## Work task
Give the listing again character for character, but drop the images.

(Beginning of Provided data)

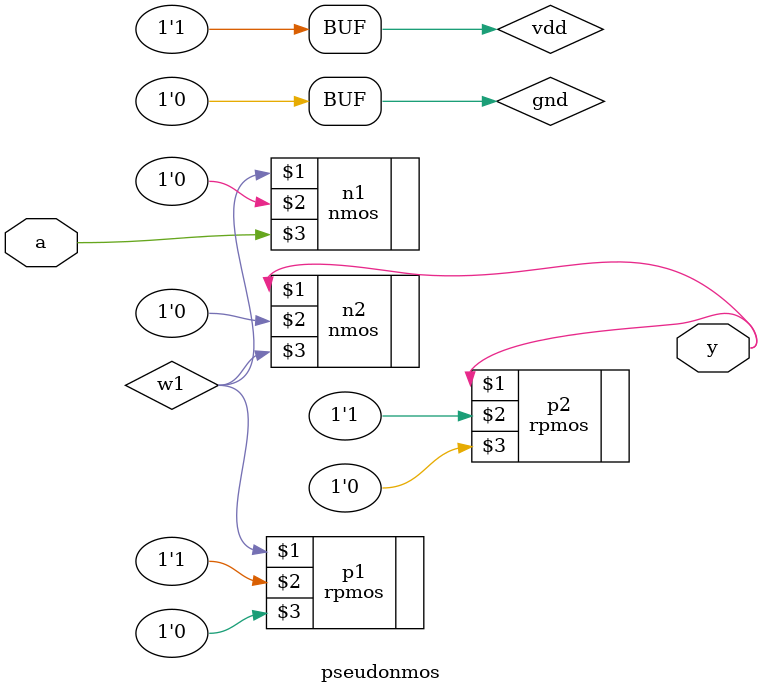
<source format=v>
`timescale 1ns / 1ps


module pseudonmos(
    input a,
    output y
    );
    supply1 vdd;
    supply0 gnd;
    wire w1;
    rpmos p1 (w1,vdd,gnd);
    nmos n1 (w1,gnd,a);
    rpmos p2 (y,vdd,gnd);
    nmos n2 (y,gnd,w1);
    
endmodule

</source>
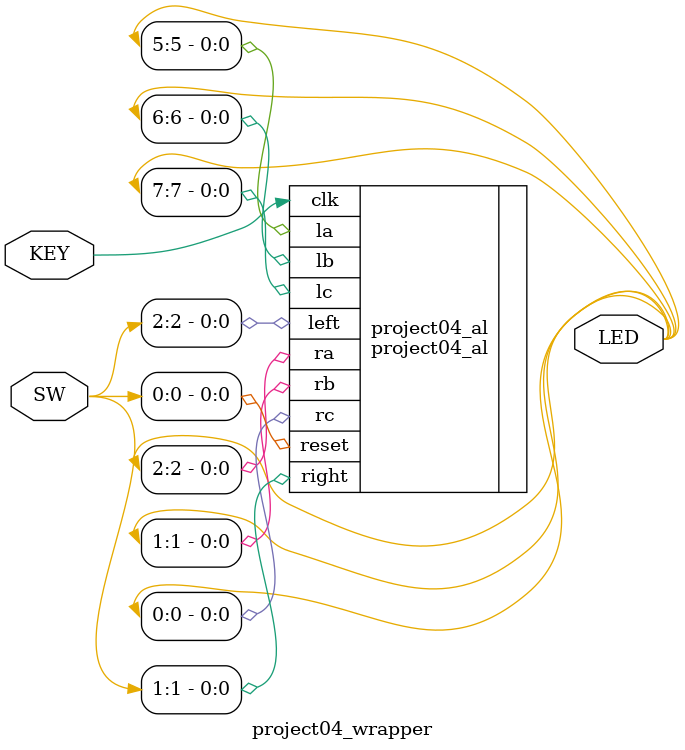
<source format=sv>
module project04_wrapper(input  logic [2:0] SW,
                    input  logic [0:0] KEY,
                    output logic [7:0] LED);
          
  // Use Key0 for clk
  // switches for inputs
  // red and green LEDs for output
          
  // Replace "xx" with your initials on the following line. Don't change
  // anything else.
  project04_al project04_al(.clk(KEY[0]), .reset(SW[0]), .left(SW[2]), .right(SW[1]),
							.la(LED[5]), .lb(LED[6]), .lc(LED[7]), 
							.ra(LED[2]), .rb(LED[1]), .rc(LED[0]));
endmodule

</source>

(End of Provided data)

## Answer space
<source format=v>
`timescale 1ns / 1ps


module pseudonmos(
    input a,
    output y
    );
    supply1 vdd;
    supply0 gnd;
    wire w1;
    rpmos p1 (w1,vdd,gnd);
    nmos n1 (w1,gnd,a);
    rpmos p2 (y,vdd,gnd);
    nmos n2 (y,gnd,w1);
    
endmodule

</source>
<source format=sv>
module project04_wrapper(input  logic [2:0] SW,
                    input  logic [0:0] KEY,
                    output logic [7:0] LED);
          
  // Use Key0 for clk
  // switches for inputs
  // red and green LEDs for output
          
  // Replace "xx" with your initials on the following line. Don't change
  // anything else.
  project04_al project04_al(.clk(KEY[0]), .reset(SW[0]), .left(SW[2]), .right(SW[1]),
							.la(LED[5]), .lb(LED[6]), .lc(LED[7]), 
							.ra(LED[2]), .rb(LED[1]), .rc(LED[0]));
endmodule

</source>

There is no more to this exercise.